The most under-represented region is, by far, Shangri-La (remote, mountainous southwest China) — with 10% of China’s population, it accounts for a paltry 2% of officials on the Central Committee and provincial level. The Refuge (the Sichuan basin, just north of Shangri-La) also comes up short, accounting for 8% of the population but just 5% of the Central Committee and 2% of provincial leaders.
The Back Door (the Pearl River Delta region) presents an interesting case. Despite accounting for 8% of China’s population, its natives hardly hold any power (2%) on the Central Committee. But, largely due to the fact that Hong Kong and Macau have been set up as semi-autonomous SARs (“one country, two systems”), the Back Door enjoys a proportional standing among provincial leaders. This pattern is actually quite consistent with the Back Door’s historical character, in which it has been accorded considerable local autonomy in large part due to its lack of national influence.
The Crossroads (the middle Yangtze) and the Rust Belt (Manchuria) both have political influence roughly commensurate with their populations. To some degree, this may be due to their strong revolutionary heritages. The Crossroads was where both the Nationalist and Communist revolutions got their start, and where many of China’s first generation of Communist leaders (including Mao) were born. The Rust Belt was the first region to fall to Communist military control in 1947, and served as the focal point for state-led industrialized during the heyday of Soviet-style central planning. It would not be surprising for a reasonable portion of the present Communist party leadership to hail from these regions.

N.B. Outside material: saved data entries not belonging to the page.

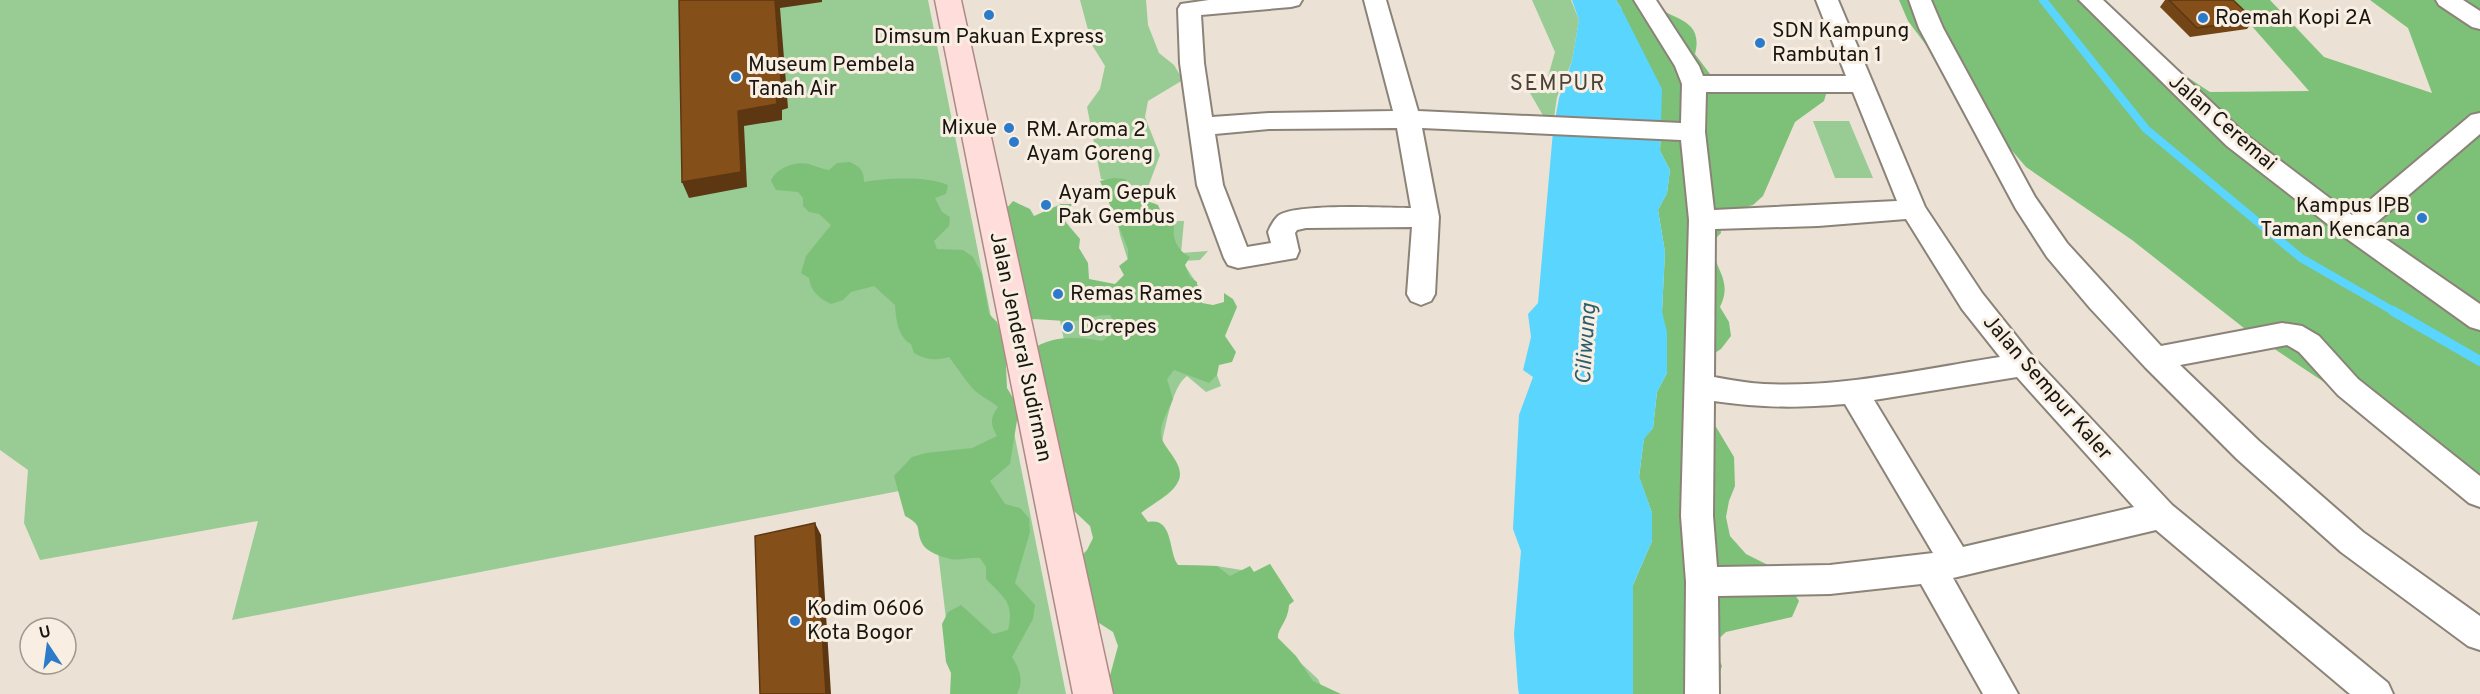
<svg xmlns="http://www.w3.org/2000/svg" width="2480" height="694" viewBox="0 0 2480 694" font-family="Overpass,sans-serif">
	<style>
		.green { fill: #99cb95 }
		.forest { fill: #7dc179 }
		.water { fill: #5ad5fe }
		.lines { fill: none; stroke-linecap: round; stroke-linejoin: round }
		.stream-far1 { stroke: #5ad5fe; stroke-width: 8 }
		.stream { stroke: #5ad5fe; stroke-width: 10 }
		.minor-casing { stroke: #8b8378; stroke-width: 4 }
		.major-casing { stroke: #ae8884; stroke-width: 3 }
		.minor { fill: #fff; fill-rule: evenodd }
		.major { fill: #feddda; fill-rule: evenodd }
		.wall { fill: #724416 }
		.shaded-wall { fill: #5d3712 }
		.building { fill: #854f19; stroke: #5d3712; stroke-width: 1.5 }
		.poi-dot { fill: #2c7aca; stroke: #f8efe2; stroke-width: 2 }
		.labels { text-anchor: middle; dominant-baseline: central; stroke-width: 6; stroke-linejoin: round; paint-order: stroke }
		.poi-label { font-size: 21px; fill: #191612; stroke: #f8efe2; text-anchor: start }
		.street-label { font-size: 21px; fill: #191612; stroke: #f8efe2 }
		.neighbourhood-label { font-size: 22px; letter-spacing: 1.5px; fill: #4b4339; stroke: #f8efe2 }
		.water-label { font-size: 22px; font-style: italic; fill: #2a5d6e; stroke: #f8efe2 }
	</style>
	<rect width="100%" height="100%" fill="#ebe2d5"/>
	<path class="green" d="M0,0H928L1066,694H955L930,485L232,620L258,521L40,560L24,523L28,470L0,450Z
		M1080,0H1146L1148,25L1159,53L1174,65L1183,80L1148,101L1145,117L1160,155L1148,187L1129,185L1147,192L1152,221H1184L1181,253L1208,251L1200,260L1182,261L1199,287L1209,353L1221,386L1206,392L1187,376C1167,389 1160,463 1153,488C1151,496 1145,505 1141,513L1178,565L1217,566L1254,572L1270,564L1289,605L1268,633L1318,679L1325,694H1136L1057,306L1130,294L1132,273L1120,235L1113,198L1115,182L1101,179L1087,107L1100,89L1105,66L1092,45Z
		M1532,0H1571L1579,20L1572,61L1557,97L1552,131L1530,93L1547,80L1555,52Z
		M1813,121H1849L1873,178H1835Z"/>
	<path class="forest" d="M1616,0H1650C1666,21 1705,15 1695,54L1719,86L1827,91L1824,101L1795,122L1763,196L1753,205L1719,215L1721,233L1712,242C1712,268 1734,279 1720,307L1729,322L1731,336L1721,349L1707,358L1703,405L1734,457L1735,486L1729,501L1726,517L1730,536L1746,554L1768,565L1787,582L1799,601L1792,617L1726,632L1712,645L1722,666L1712,694H1633L1631,688L1633,585L1652,541V513L1639,477L1644,438L1653,428L1657,392L1667,373L1662,312L1665,252L1658,210L1667,193L1670,170L1660,151L1661,131L1621,8Z
		M1899,0H2087L2120,33L2210,92L2309,91L2243,16L2226,0H2270L2324,57L2432,93L2408,28L2370,0H2480V486L2249,332L2132,240L2026,167L1959,89L1908,21Z
		M850,162C860,167 864,170 864,182C888,178 926,176 948,185L946,194L935,198L942,212L950,217L949,226L934,241L937,249L963,250L973,257L982,274L989,314L997,322L1005,345L1007,388L1019,408L1010,464L990,481L1005,504L1020,508L1029,518L1030,532L1015,583L1035,605L1033,619L1012,657C1020,670 1024,680 1017,694H950L951,673L946,662L942,624L948,612L961,605L993,634L1008,630C1015,602 1003,597 986,579V567L980,558C970,557 958,561 951,559C942,557 926,552 922,543C915,529 924,526 905,516L894,476L912,457L926,453L972,448L997,436C990,424 990,418 998,407C990,400 980,396 973,389C964,378 957,368 949,357C935,361 926,360 914,353L911,344C898,337 896,319 895,305L874,286L851,292L843,300L831,304C819,298 811,292 809,278L801,273L806,256L831,225L819,214L809,212L803,206V198L798,192L776,190L771,181C776,168 795,161 809,164C816,166 822,169 829,170L837,163Z
		M1113,178L1125,179C1129,183 1130,188 1133,193C1138,199 1151,202 1158,205L1161,212L1171,215L1175,222C1171,236 1176,250 1190,257L1185,265L1190,277L1197,282V295L1202,303L1213,305L1224,302V293L1233,299L1237,307L1225,336L1236,352L1232,362L1219,365L1217,375L1209,383L1174,370L1167,379L1173,399C1169,410 1157,427 1162,439C1167,453 1191,469 1174,488C1165,498 1151,505 1141,513L1148,522C1174,517 1168,552 1178,565L1217,566L1230,576L1250,566L1254,572L1270,564L1294,601L1289,605C1288,622 1277,629 1278,638L1296,656L1313,681L1341,694H1105L1118,646L1113,632L1099,623L1091,611L1077,561L1087,550L1093,538L1090,526L1056,494L1031,350C1052,335 1077,336 1102,341L1112,334L1115,324L1110,315C1097,314 1086,320 1073,321C1057,321 1041,319 1025,319L1006,209L1013,201L1030,209L1034,216L1061,204H1072L1064,220L1080,239L1079,248L1088,263L1089,279L1115,284L1124,275L1119,266L1128,259V249L1100,181Z"/>
	<path class="water" d="M1572,0H1616L1621,8L1662,89L1660,151L1670,170L1667,193L1658,210L1665,252L1662,312L1667,332V373L1657,392L1653,428L1644,439L1639,476L1652,513V541L1633,585V694H1519L1518,688L1514,634L1521,551L1513,529L1519,415L1533,377L1523,370L1531,337L1528,314L1538,303L1553,131L1559,98L1572,61L1579,20Z"/>
	<g class="lines">
		<path class="stream-far1" d="M2043,0L2146,129L2301,258L2395,312"/>
		<path class="stream" d="M2393,311L2480,361"/>
		<defs>
			<path id="minor" d="M1209,0H1302L1299,5L1291,7L1201,15L1204,63L1212,117L1269,113L1393,111L1364,0H1386L1418,111L1681,123L1682,84L1675,66L1634,0H1656L1699,66L1703,76H1846L1816,0H1838L1925,207L1982,293L2033,357L2172,505L2388,683L2393,694H2350L2156,530L1953,578L2018,694H1983L1921,584L1830,594L1718,596L1719,694H1685L1686,582L1681,516L1689,220L1681,140L1422,128L1439,217L1435,294L1431,301L1421,305L1411,301L1407,294L1412,227L1306,228L1297,230L1295,233L1299,251L1296,258L1238,268L1228,265L1224,258L1197,185L1180,63L1178,9L1181,4ZM1706,92H1853L1897,201L1714,210L1705,132ZM1397,128L1411,208C1387,208 1293,203 1278,216C1274,220 1270,227 1268,232L1271,243L1247,247L1223,185L1215,134L1269,129ZM1906,219L1962,309L2000,357C1923,369 1842,388 1764,384C1747,383 1730,380 1714,377L1715,229L1818,226ZM2017,377L2134,507L1963,547L1874,400ZM1714,401C1763,408 1796,408 1845,404L1933,553L1830,565L1717,567L1713,516Z
				M1909,0H1931L1943,28L2035,197L2067,243L2161,346L2282,323L2302,326L2319,336L2358,379L2480,476V507L2469,503L2338,395L2299,352L2287,345L2180,365L2259,441L2363,532L2480,616V650L2468,646L2341,552L2237,459L2145,367L2090,308L2047,257L2016,209L1919,28Z
				M2079,0H2103L2245,134L2352,215L2471,115L2480,113V134L2370,228L2480,304V330L2470,327L2343,236L2227,146Z
				M2436,0H2463L2480,11V29L2472,27L2439,5Z"/>
			<path id="major" d="M935,0H961L1113,694H1073Z"/>
		</defs>
		<use href="#minor" class="minor-casing"/>
		<use href="#major" class="major-casing"/>
		<use href="#minor" class="minor"/>
		<use href="#major" class="major"/>
	</g>
	<path class="wall" d="M2165,0H2233L2254,20L2247,29L2190,37L2160,7Z"/>
	<path class="shaded-wall" d="M775,0H822V2L780,8L788,108L782,110V120L744,126L747,187L689,198L682,182L738,111L776,94Z
		M815,523L821,535L831,694H826Z"/>
	<path class="building" d="M679,0H775L782,93L776,94L777,104L738,111L741,172L682,182Z
		M2169,0H2233L2254,20L2197,28Z
		M815,523L826,694H760L755,536Z"/>
	<g class="poi-dot">
		<circle cx="989" cy="15" r="6"/>
		<circle cx="2203" cy="18" r="6"/>
		<circle cx="1760" cy="43" r="6"/>
		<circle cx="736" cy="77" r="6"/>
		<circle cx="1009" cy="128" r="6"/>
		<circle cx="1014" cy="142" r="6"/>
		<circle cx="1046" cy="205" r="6"/>
		<circle cx="2422" cy="218" r="6"/>
		<circle cx="1058" cy="294" r="6"/>
		<circle cx="1068" cy="327" r="6"/>
		<circle cx="795" cy="621" r="6"/>
	</g>
	<g class="labels">
		<g class="poi-label">
			<text x="2215" y="18">Roemah Kopi 2A</text>
			<text x="1772" y="31">SDN Kampung<tspan x="1772" dy="24">Rambutan 1</tspan></text>
			<text x="989" y="37" text-anchor="middle">Dimsum Pakuan Express</text>
			<text x="748" y="65">Museum Pembela<tspan x="748" dy="24">Tanah Air</tspan></text>
			<text x="997" y="128" text-anchor="end">Mixue</text>
			<text x="1026" y="130">RM. Aroma 2<tspan x="1026" dy="24">Ayam Goreng</tspan></text>
			<text x="1058" y="193">Ayam Gepuk<tspan x="1058" dy="24">Pak Gembus</tspan></text>
			<text x="2410" y="206" text-anchor="end">Kampus IPB<tspan x="2410" dy="24">Taman Kencana</tspan></text>
			<text x="1070" y="294">Remas Rames</text>
			<text x="1080" y="327">Dcrepes</text>
			<text x="807" y="609">Kodim 0606<tspan x="807" dy="24">Kota Bogor</tspan></text>
		</g>
		<g class="street-label">
			<text transform="translate(2222 123) rotate(41)">Jalan Ceremai</text>
			<text transform="translate(1020 347) rotate(78)">Jalan Jenderal Sudirman</text>
			<text transform="translate(2047 388) rotate(49)">Jalan Sempur Kaler</text>
		</g>
		<g class="neighbourhood-label">
			<text x="1558" y="84">SEMPUR</text>
		</g>
		<g class="water-label">
			<text transform="translate(1587 344) rotate(-86)">Ciliwung</text>
		</g>
	</g>
	<g transform="translate(48 646) rotate(347)"><circle r="28" fill="#f8efe2" stroke="#9f988f" stroke-width="1.5"/>
	<path d="M0-4.5L10 22L0 15L-10 22Z" fill="#2c7aca"/>
	<text y="-9" font-size="16" font-weight="bold" text-anchor="middle" fill="#191612">U</text>
	</g>
</svg>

Finally, the Frontier (China’s far west) and the Straits (its southeast coast) are affected by their place at the margins of Chinese political life. The natives of the Frontier receive a boost in their provincial-level influence from the requirement that all chairman (governors) of autonomous regions (including Xinjiang, Tibet, Inner Mongolia, and Ningxia) must belong to the minority that comprises the majority there (the same requirement does not apply, notably, to the regional party secretaries, who are almost always Han Chinese). The Straits, in contrast, enjoys proportionally less influence within the PRC leadership, relative to its population, due to the unique status of Taiwan.
Obviously, it would be unwarranted to see Chinese officials as “representing” their places of origin. Many have held posts in other provinces and see their role and their careers from a national perspective. But if 37% of all leading officeholders in the U.S. hailed from California, and over half came from California and Texas, it might tell you something about their outlook and assumptions.
What the figures seem to suggest is that, while political power is fairly dispersed in China, some regions — the Yellow Land and the Metropolis — continue to play a dominant role consistent with their history and character, whereas other regions — Shangri-La, the Refuge, and to some degree the Back Door — play a far more marginal role on China’s political stage. In any event, the numbers offer interesting food for thought.